There are definitely things you can do to tweak it and improve performance. The single most critical thing is to change your IO scheduler. This has to do with how processes are granted access to the disk. Unfortunately, this functionality is not available in Windows. In Linux, change to noop. (Linux 2.4 kernels don't have this, you need 2.6+).

Next thing to do is get rid of the swap or paging file (depending on your OS it's called different things). In Linux, it's simple to just not use a swap partition, but this is a slight problem if you don't have enough ram. Luckily, ram is dirt cheap now and my 4gb is plenty to not need a swap. Windows keeps creating a paging file even if you shut it off, even if you have enough RAM. I think there is a way to fix this with registry hacks, but I haven't figured it out. Another option is to simply locate the swap or paging file on another drive (a magnetic drive).

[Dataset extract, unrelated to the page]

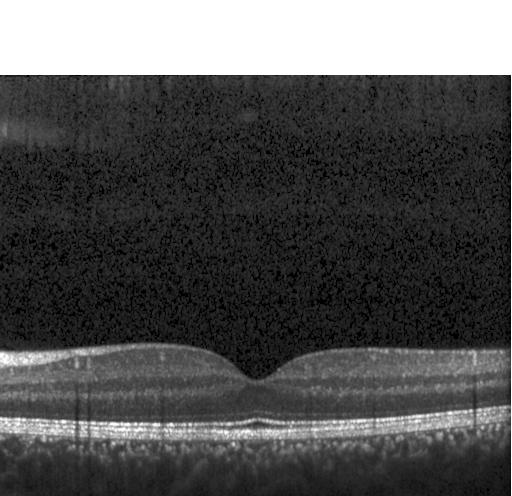
The scan shows neither choroidal neovascularization, diabetic macular edema, nor drusen.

In Linux, I mounted /tmp using the tmpfs (dynamically sized ramdisk). This way it doesn't use the disk for temp files, but the ram. Again... you need ram to do this. I put /var/tmp on a magnetic disk because it's too big to move into ram (it can easily hit 10gb on my system because I use ccache, and I need it to be persistent).

Turn off caching to disk in your browser or move the cache to a magnetic drive. These small writes are what tie up the system.

Basically, your goal is not minimize writes to the disk. Reads are fast, and boot up is very fast. Sequential writes are ok, but if you overwrite another file, it's very slow because of how it has to erase an entire block before writing to it again. Seek time is near 0, so for reading from a cache, they are extremely fast and so I'm happy with the performance in my caching proxy, but not as my system drive.

There is also a very important distinction to make between SLC and MLC drives. MLC are what I have... they are cheaper by far. SLC run about $750 for a 32gb drive if you get a good deal. MLC are a fraction of that. SLC do not have the same limitations as MLC's.

Overall, I wouldn't buy them now... I think the tech is immature and too pricey. Performance is simply not that great yet. They ARE very, very energy efficient, cool, resistant to physical shock (eg. dropping), and small.

I just picked up a netbook with a ssd. I'll let you know how that goes... I didn't really have a choice though, it doesn't take a regular sized magnetic drive, only a mini pci-e drive on a card. It will be good for battery life though.
 
Also with the cheap drives you want to eliminate stuff like NTFS writing the last accessed time stamp on files and all the indexing service stuff. There's some forum threads out there about how to cut out a lot of extraneous writes to the drive, if you have a fast internet connection and tweak the system well enough these seem to be ok. But definately if you do a lot of write intesive apps its not going to work well. I'm still waiting for a better drive, maybe with a write cache of ram of some sort to come along for my laptop.
 
It seems to me that this is a problem that will be solved in software if not in hardware. You could make a DRAM cache with a battery trickle that serves as a write cache. DRAM is dirt cheap now. Then you wouldn't be accessing the drive and waiting for it.

One thing that is odd though is that the write delay freezes EVERYTHING, even things that don't want to write to the drive. That's rather odd. It's not just slow performance for the apps. The entire desktop becomes unresponsive and you can't even click on a menu, nevermind start something.

FAT is faster than NTFS, and non-journalling filesystems are also faster. The noatime option in Linux will help too. NTFS and journalled filesystems like ext3 increase data integrity and reduce recovery time after a bad shutdown, but they do this at the expense of increased disk writing, so I'm not sure if I'd go to the other filesystem. It would depend on how important the contents are. I also hate the long fsck times on boot for ext2 if the drive wasn't properly unmounted (as opposed to ext3 which is very fast because of the journal).
 
Intel's MLC SSD solved the problem on the drive level rather than needing a software change. It's got to do with the drive controller apparently.